My good friend Larry Kudlow reviews Bush's economic reasoning and record:
At his news conference yesterday, President Bush proclaimed that he's a supply-sider. He added that he remains determined to keep tax rates low in the face of a large-scale tax hike threat from the Democratic Congress.... The president did not completely describe the incentive model that is central to supply-side thinking. But he did point out that economic growth and budget revenues have responded favorably to lower marginal tax rates. He's absolutely right. Total revenues have far surpassed the 2000 peak at lower marginal tax rates. In fact, since the mid-2003 tax cuts, revenues have grown by 45 percent. Revenue growth has averaged almost 10 percent per year since 2003 and has far surpassed the previous 2000 peak.

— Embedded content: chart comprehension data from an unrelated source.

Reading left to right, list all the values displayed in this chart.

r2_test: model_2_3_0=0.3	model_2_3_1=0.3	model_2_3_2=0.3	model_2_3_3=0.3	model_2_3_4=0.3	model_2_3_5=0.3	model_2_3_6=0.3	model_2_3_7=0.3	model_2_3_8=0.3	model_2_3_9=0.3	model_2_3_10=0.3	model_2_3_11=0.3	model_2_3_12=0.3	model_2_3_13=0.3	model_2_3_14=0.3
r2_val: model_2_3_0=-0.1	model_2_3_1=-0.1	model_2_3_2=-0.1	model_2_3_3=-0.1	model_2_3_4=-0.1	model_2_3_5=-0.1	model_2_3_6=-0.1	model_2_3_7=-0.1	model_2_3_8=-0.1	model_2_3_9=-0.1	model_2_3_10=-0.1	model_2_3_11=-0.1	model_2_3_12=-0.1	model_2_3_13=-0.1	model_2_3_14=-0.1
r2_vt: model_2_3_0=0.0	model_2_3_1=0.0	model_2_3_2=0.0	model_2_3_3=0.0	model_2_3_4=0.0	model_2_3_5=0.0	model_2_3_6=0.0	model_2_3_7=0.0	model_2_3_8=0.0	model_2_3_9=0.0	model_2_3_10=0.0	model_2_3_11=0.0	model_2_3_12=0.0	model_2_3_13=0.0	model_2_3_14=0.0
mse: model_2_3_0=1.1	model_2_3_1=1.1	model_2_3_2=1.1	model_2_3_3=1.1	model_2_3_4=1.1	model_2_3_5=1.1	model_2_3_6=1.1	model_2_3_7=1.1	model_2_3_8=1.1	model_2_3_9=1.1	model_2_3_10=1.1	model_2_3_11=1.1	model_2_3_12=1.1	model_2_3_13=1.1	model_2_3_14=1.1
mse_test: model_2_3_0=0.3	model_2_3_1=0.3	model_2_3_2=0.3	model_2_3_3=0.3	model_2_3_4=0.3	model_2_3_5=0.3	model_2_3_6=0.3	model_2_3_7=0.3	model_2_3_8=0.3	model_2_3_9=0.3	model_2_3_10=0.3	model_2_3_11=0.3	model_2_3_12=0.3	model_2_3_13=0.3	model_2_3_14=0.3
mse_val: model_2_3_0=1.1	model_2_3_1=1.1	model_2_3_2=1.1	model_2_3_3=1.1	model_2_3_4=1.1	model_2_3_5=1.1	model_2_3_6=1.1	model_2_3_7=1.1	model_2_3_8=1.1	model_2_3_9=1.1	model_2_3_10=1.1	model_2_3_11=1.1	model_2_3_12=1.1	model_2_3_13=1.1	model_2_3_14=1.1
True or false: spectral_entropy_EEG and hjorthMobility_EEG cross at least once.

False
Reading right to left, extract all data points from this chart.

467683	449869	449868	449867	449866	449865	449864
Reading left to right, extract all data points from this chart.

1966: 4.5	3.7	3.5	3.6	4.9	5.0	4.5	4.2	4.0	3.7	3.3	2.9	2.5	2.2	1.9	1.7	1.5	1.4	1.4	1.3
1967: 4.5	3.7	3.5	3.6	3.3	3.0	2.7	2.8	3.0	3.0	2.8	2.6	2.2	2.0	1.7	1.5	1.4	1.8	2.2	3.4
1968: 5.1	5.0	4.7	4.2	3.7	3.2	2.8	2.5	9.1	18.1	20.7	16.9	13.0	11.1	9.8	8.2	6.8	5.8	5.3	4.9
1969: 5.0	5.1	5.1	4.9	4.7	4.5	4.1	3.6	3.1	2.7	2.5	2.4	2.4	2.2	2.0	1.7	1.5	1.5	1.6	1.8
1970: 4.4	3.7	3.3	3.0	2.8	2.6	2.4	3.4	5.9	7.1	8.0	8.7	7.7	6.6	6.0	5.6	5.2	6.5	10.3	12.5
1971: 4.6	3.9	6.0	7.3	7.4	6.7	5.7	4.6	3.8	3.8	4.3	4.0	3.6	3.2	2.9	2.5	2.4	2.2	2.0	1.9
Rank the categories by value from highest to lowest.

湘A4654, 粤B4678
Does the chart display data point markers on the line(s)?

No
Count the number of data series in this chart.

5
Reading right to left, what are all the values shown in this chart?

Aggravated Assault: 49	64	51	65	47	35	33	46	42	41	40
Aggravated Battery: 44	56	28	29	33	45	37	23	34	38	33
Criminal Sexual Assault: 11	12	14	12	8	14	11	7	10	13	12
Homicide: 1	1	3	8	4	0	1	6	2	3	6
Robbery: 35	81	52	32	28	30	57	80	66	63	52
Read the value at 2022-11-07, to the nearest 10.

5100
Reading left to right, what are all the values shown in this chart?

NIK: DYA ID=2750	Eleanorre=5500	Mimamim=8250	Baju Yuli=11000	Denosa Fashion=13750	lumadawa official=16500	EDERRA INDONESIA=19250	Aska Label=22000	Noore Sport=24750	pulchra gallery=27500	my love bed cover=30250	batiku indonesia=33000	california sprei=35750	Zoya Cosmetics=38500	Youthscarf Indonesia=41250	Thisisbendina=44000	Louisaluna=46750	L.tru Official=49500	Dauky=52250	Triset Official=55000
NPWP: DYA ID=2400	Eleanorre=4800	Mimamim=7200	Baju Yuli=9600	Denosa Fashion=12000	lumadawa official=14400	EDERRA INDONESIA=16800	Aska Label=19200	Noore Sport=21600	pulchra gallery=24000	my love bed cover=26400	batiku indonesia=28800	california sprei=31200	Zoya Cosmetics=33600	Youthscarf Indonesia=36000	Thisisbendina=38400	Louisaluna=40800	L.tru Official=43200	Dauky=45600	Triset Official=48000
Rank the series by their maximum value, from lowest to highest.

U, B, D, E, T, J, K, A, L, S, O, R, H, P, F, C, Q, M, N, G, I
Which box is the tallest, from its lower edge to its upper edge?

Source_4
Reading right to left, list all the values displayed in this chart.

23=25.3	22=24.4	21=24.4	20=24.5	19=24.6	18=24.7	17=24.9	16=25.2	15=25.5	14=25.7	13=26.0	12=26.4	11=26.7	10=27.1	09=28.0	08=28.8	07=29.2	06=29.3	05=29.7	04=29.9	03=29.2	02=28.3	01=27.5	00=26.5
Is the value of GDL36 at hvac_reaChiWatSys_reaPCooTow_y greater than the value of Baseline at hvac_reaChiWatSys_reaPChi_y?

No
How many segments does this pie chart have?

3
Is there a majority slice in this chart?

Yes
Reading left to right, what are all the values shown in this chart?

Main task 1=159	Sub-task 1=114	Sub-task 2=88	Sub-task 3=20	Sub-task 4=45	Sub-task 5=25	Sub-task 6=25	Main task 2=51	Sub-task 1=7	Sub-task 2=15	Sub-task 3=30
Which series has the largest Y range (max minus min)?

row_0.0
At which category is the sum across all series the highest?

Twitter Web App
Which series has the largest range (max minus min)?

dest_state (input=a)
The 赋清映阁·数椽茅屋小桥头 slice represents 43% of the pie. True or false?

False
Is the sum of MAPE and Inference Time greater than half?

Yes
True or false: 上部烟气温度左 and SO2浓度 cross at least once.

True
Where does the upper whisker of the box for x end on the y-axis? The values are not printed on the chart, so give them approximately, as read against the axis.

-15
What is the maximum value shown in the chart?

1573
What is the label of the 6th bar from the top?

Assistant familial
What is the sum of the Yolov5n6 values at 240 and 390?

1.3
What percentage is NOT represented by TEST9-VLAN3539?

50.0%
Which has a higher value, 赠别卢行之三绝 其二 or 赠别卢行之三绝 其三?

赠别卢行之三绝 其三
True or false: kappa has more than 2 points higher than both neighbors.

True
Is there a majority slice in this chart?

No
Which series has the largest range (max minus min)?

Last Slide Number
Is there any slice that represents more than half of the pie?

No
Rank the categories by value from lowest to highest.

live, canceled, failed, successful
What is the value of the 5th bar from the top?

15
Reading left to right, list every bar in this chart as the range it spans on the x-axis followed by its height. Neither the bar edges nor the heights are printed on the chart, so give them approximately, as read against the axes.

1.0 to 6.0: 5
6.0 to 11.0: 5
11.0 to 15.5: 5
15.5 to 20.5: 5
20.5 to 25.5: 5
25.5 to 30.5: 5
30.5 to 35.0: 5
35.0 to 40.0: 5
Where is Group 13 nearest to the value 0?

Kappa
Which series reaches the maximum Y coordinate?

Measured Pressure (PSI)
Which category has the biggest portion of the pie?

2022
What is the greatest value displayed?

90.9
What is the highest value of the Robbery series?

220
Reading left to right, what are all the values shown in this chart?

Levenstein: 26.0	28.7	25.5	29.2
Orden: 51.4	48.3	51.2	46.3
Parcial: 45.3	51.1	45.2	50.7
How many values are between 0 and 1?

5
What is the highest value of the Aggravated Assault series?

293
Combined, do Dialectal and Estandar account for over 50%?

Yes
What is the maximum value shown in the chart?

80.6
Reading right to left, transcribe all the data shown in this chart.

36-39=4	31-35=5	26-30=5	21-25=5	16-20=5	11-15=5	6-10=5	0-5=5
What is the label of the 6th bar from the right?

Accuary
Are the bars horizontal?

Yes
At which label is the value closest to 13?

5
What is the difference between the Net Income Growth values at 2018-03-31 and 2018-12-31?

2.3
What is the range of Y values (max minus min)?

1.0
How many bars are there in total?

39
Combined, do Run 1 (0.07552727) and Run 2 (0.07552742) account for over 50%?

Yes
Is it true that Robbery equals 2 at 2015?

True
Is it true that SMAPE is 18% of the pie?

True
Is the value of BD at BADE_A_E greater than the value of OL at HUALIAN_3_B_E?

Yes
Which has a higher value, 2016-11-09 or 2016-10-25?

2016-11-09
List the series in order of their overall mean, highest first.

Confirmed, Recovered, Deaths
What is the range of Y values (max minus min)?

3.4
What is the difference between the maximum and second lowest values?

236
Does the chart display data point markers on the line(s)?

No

This sort of analysis drives liberal economists crazy. Too bad. The budget numbers are the budget numbers. Meanwhile, the deficit has fallen substantially from about 4.5 percent of GDP to 1.5 percent of GDP under Mr. Bush's tax-cutting policies. The 2001 tax cuts were not supply-side, but the 2003 tax cuts that lowered the tax rate on incomes, capital gains, and dividends most certainly were. Remember, the basic tenet of supply-side economics is keeping more of each extra dollar earned or invested. This makes it more profitable to work, save, invest, or take risks. If it pays more, after tax, then people will respond to the incentives. As Nobel Prize-winning economist Ed Prescott has put it, economic behavior responds to changing tax rates.